To create impactful graphics for its 50 x 50-ft. booth at the Specialty Equipment Market Assn. (SEMA) tradeshow, which serves the automotive-aftermarket industry, Dee Zee contacted Beeline and Blue, a Des Moines, IA-based, digital-graphics provider. Beeline and Blue subsequently hired Origin Exhibit Structures, Orbus’ exhibit-graphics division, to design and produce the system.

“The client’s large exhibit space needed room for trucks, a meeting space and a focal point that could be seen from far away,” Jessica Horn, Orbus’ marketing coordinator, said. “This forced our design team to
be efficient, because there was no extra space.”

Origin’s design team laid out a template using the client’s furnished graphics. The schematic, which was created with Vectorworks and Adobe Creative Suite, included “dividing lines” that show where the exhibit’s extrusions will be placed. This allows clients to collaborate with Origin to determine what graphic components should be moved or resized.
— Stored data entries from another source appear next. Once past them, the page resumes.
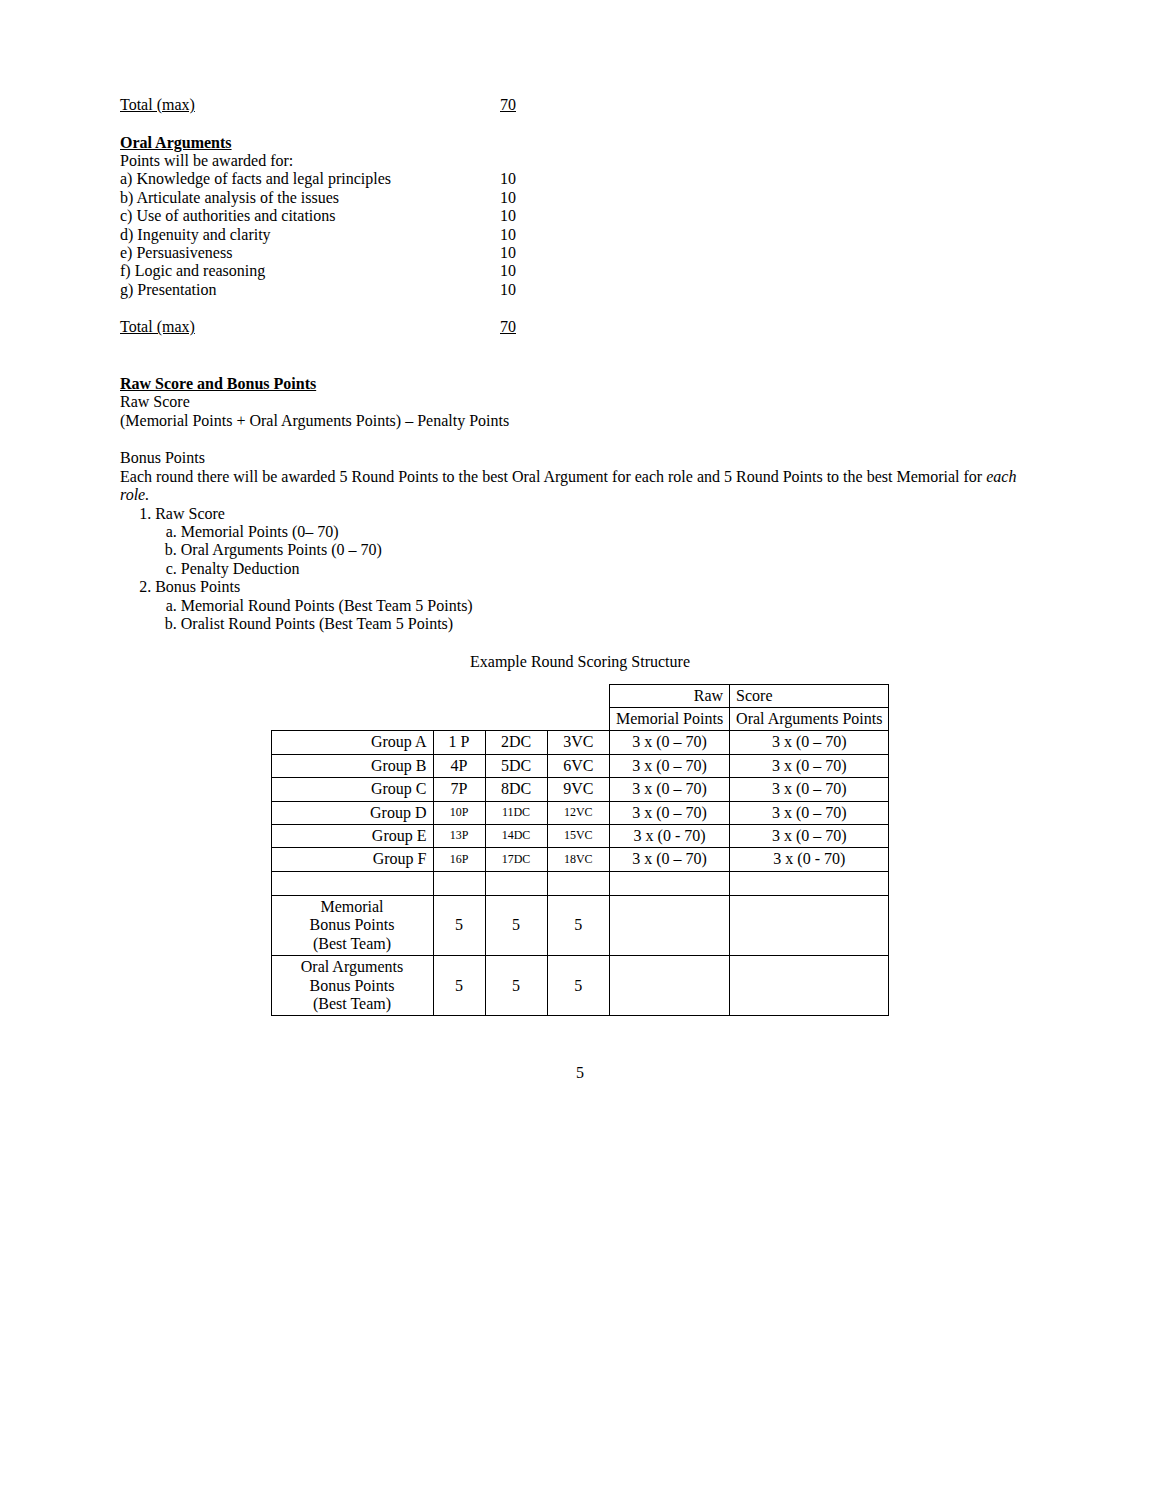Total (max) 70
Oral Arguments
Points will be awarded for:
a) Knowledge of facts and legal principles 10
b) Articulate analysis of the issues 10
c) Use of authorities and citations 10
d) Ingenuity and clarity 10
e) Persuasiveness 10
f) Logic and reasoning 10
g) Presentation 10
Total (max) 70
Raw Score and Bonus Points
Raw Score
(Memorial Points + Oral Arguments Points) – Penalty Points
Bonus Points
Each round there will be awarded 5 Round Points to the best Oral Argument for each role and 5 Round Points to the best Memorial for each role.
Raw Score
Memorial Points (0– 70)
Oral Arguments Points (0 – 70)
Penalty Deduction
Bonus Points
Memorial Round Points (Best Team 5 Points)
Oralist Round Points (Best Team 5 Points)
Example Round Scoring Structure
| | | | | Raw | Score |
| | | | | Memorial Points | Oral Arguments Points |
| Group A | 1 P | 2DC | 3VC | 3 x (0 – 70) | 3 x (0 – 70) |
| Group B | 4P | 5DC | 6VC | 3 x (0 – 70) | 3 x (0 – 70) |
| Group C | 7P | 8DC | 9VC | 3 x (0 – 70) | 3 x (0 – 70) |
| Group D | 10P | 11DC | 12VC | 3 x (0 – 70) | 3 x (0 – 70) |
| Group E | 13P | 14DC | 15VC | 3 x (0 - 70) | 3 x (0 – 70) |
| Group F | 16P | 17DC | 18VC | 3 x (0 – 70) | 3 x (0 - 70) |
| Memorial Bonus Points (Best Team) | 5 | 5 | 5 | | |
| Oral Arguments Bonus Points (Best Team) | 5 | 5 | 5 | | |
5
Origin constructed the wraparound graphics with 2mm-thick Sintra® composite material. Horn said the company preferred the material for exhibits because it holds curves well and is easily printed upon. The shop printed the job’s 88 panels on its EFI-VUTEk GS 2000 2m-wide, UV-ink flatbed printer with the ErgoSoft RIP. The project included three rounded structures fabricated from custom extrusions, which provided sufficient flexibility, so no tools were required for construction except a T-handle hex key.

“The biggest challenge was making sure the panels aligned,” Horn said. “A single mistake would cause all the panels to be distorted.”